### [INFORMATION SUPPLIED]

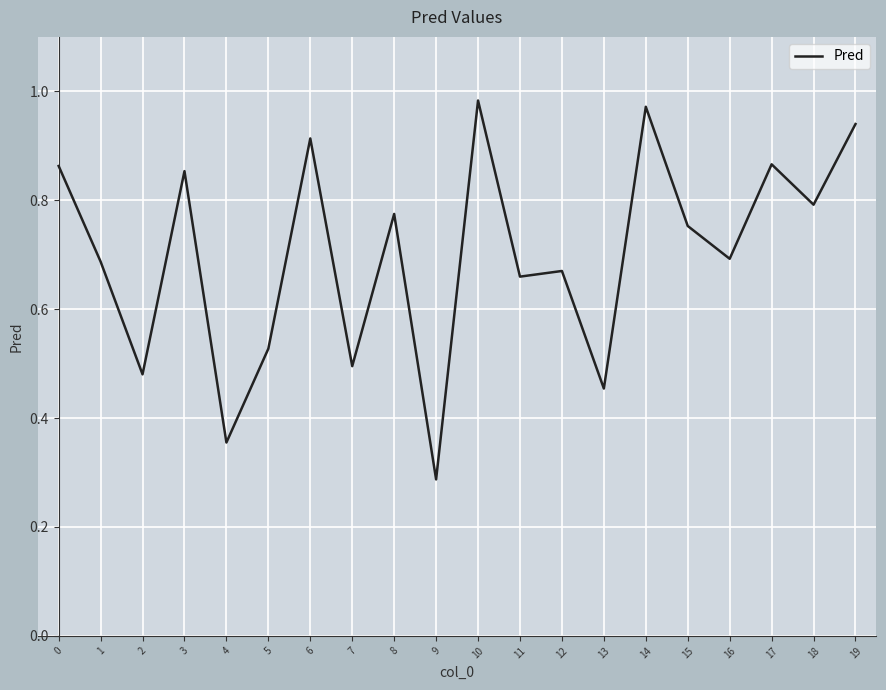

Is this an area chart (filled region under the line)?

No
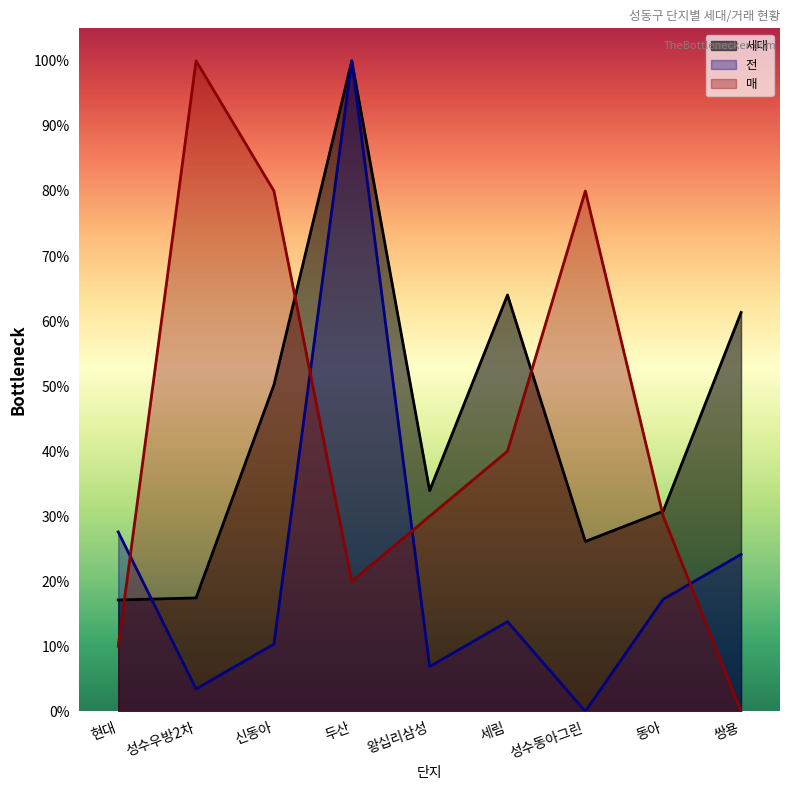

Reading left to right, transcribe all the data shown in this chart.

세대: 17.1	17.4	50.2	100.0	33.9	64.0	26.1	30.8	61.3
매: 10.0	100.0	80.0	20.0	30.0	40.0	80.0	30.0	0.0
전: 27.6	3.4	10.3	100.0	6.9	13.8	0.0	17.2	24.1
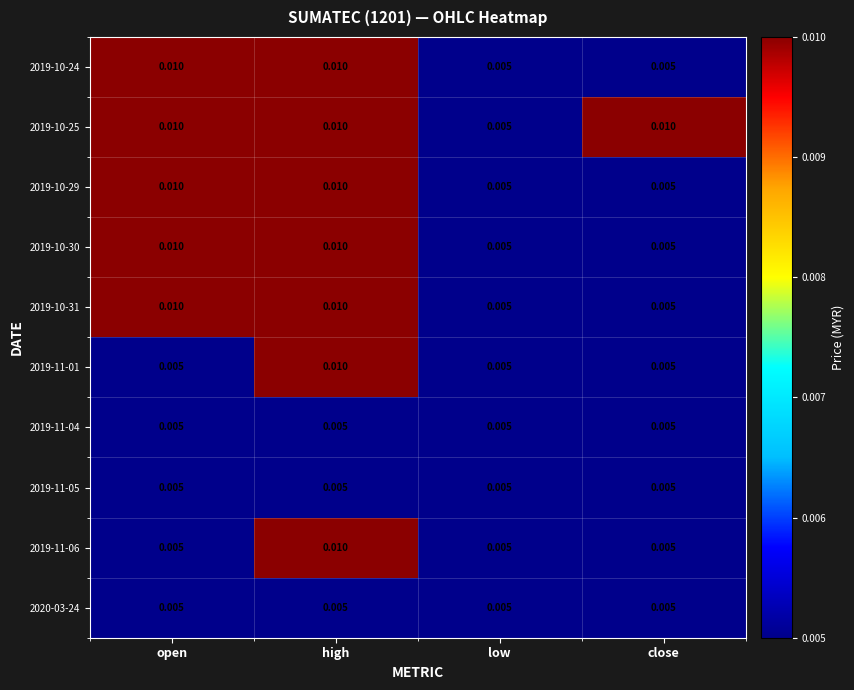

At which category is the sum across all series the highest?

high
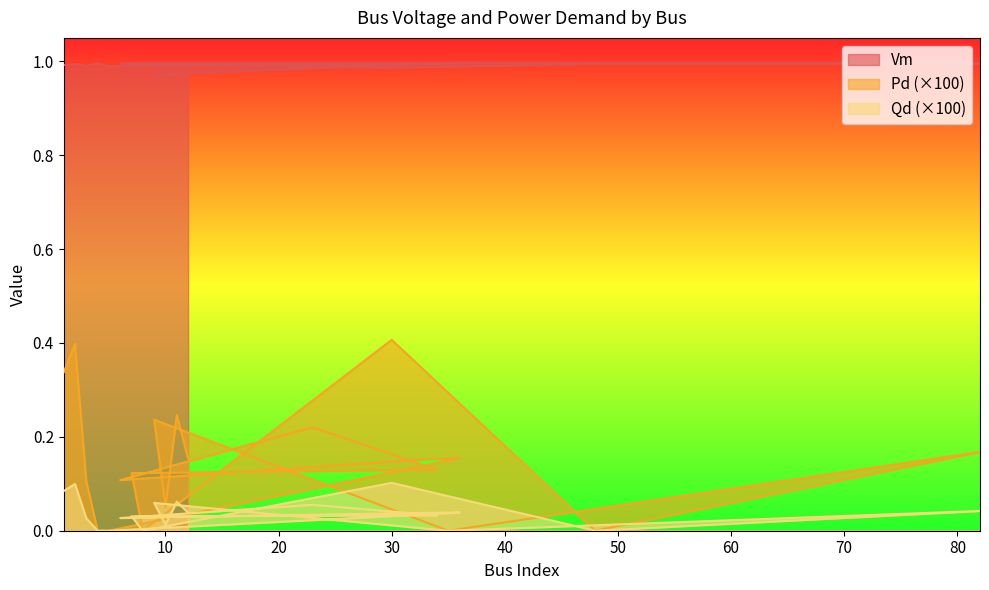

What is the label of the 18th point from the left?

10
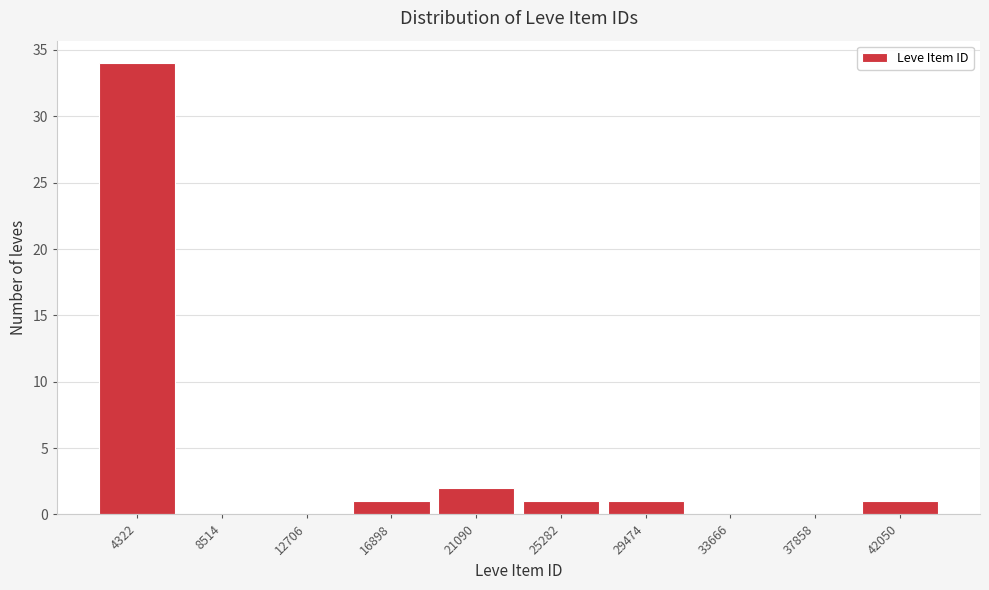

Over which range of the x-axis is the bar tallest?

2000 to 6500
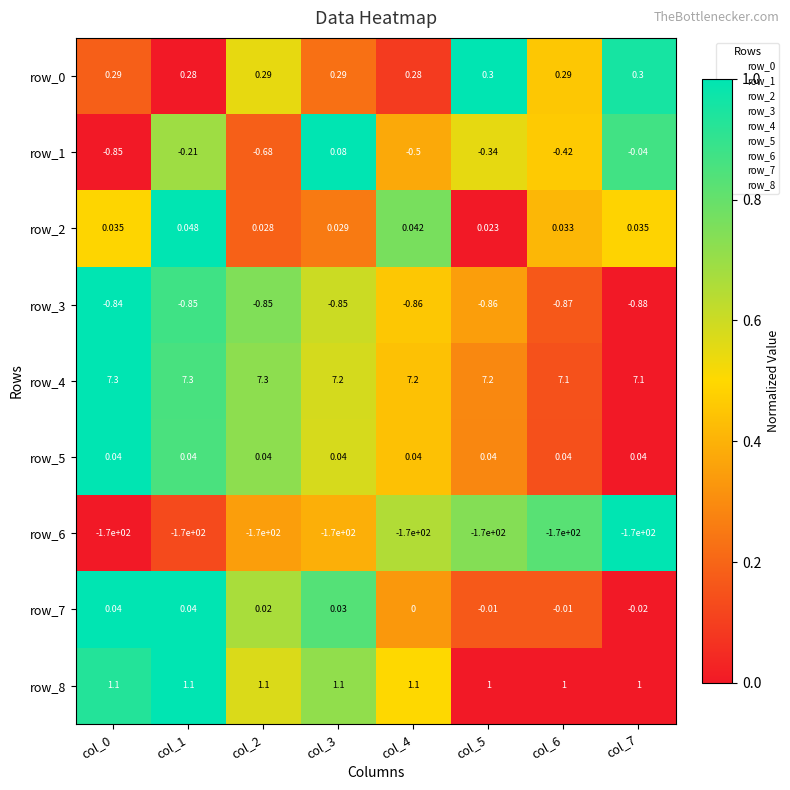

Which series has the largest range (max minus min)?

row_1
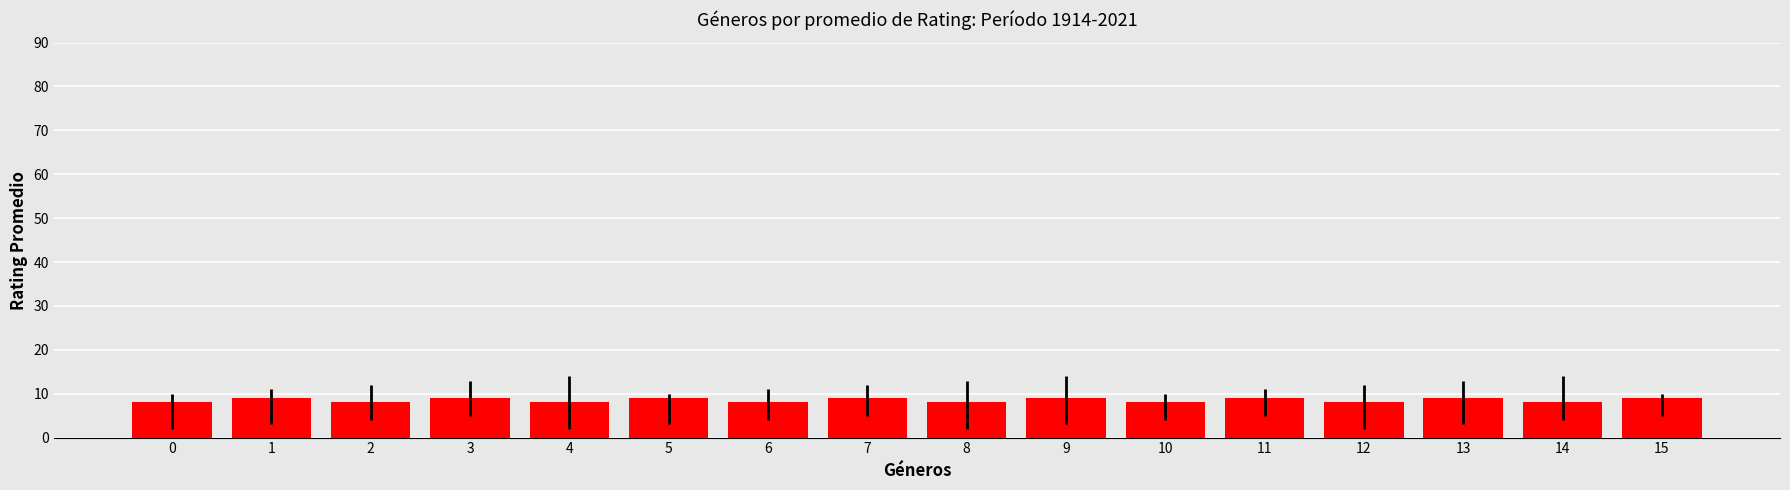

What is the sum of the values at 3 and 9?

18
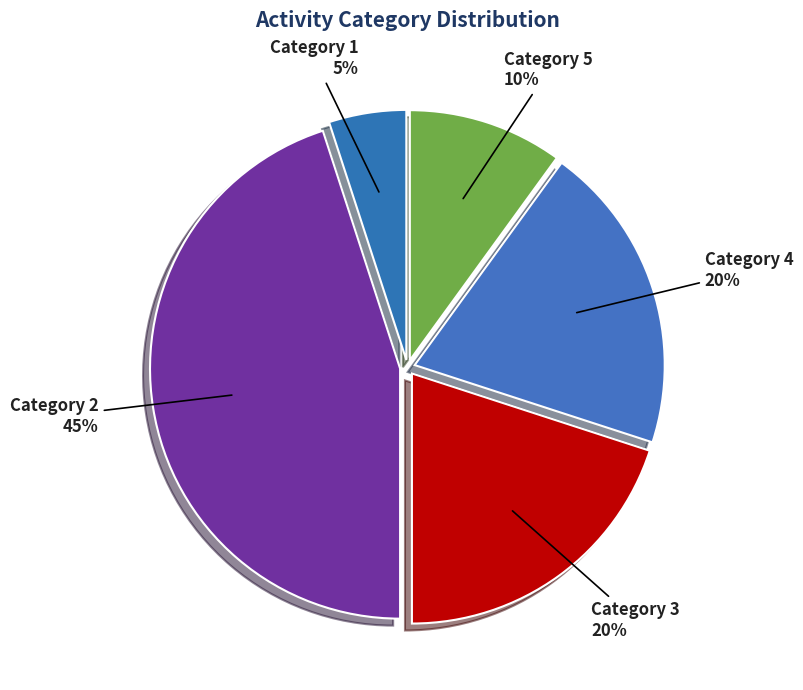

How many segments does this pie chart have?

5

### [TASK BRIEF]
Edit the listing above by replacing every occurrence of "chart" with "plot" and leaving all other text unchanged. Omit the pictures from your output.

### [TASK OUTPUT]
Is this an area plot (filled region under the line)?

No

Reading left to right, transcribe all the data shown in this plot.

세대: 17.1	17.4	50.2	100.0	33.9	64.0	26.1	30.8	61.3
매: 10.0	100.0	80.0	20.0	30.0	40.0	80.0	30.0	0.0
전: 27.6	3.4	10.3	100.0	6.9	13.8	0.0	17.2	24.1

At which category is the sum across all series the highest?

high

What is the label of the 18th point from the left?

10

Over which range of the x-axis is the bar tallest?

2000 to 6500

Which series has the largest range (max minus min)?

row_1

What is the sum of the values at 3 and 9?

18

How many segments does this pie plot have?

5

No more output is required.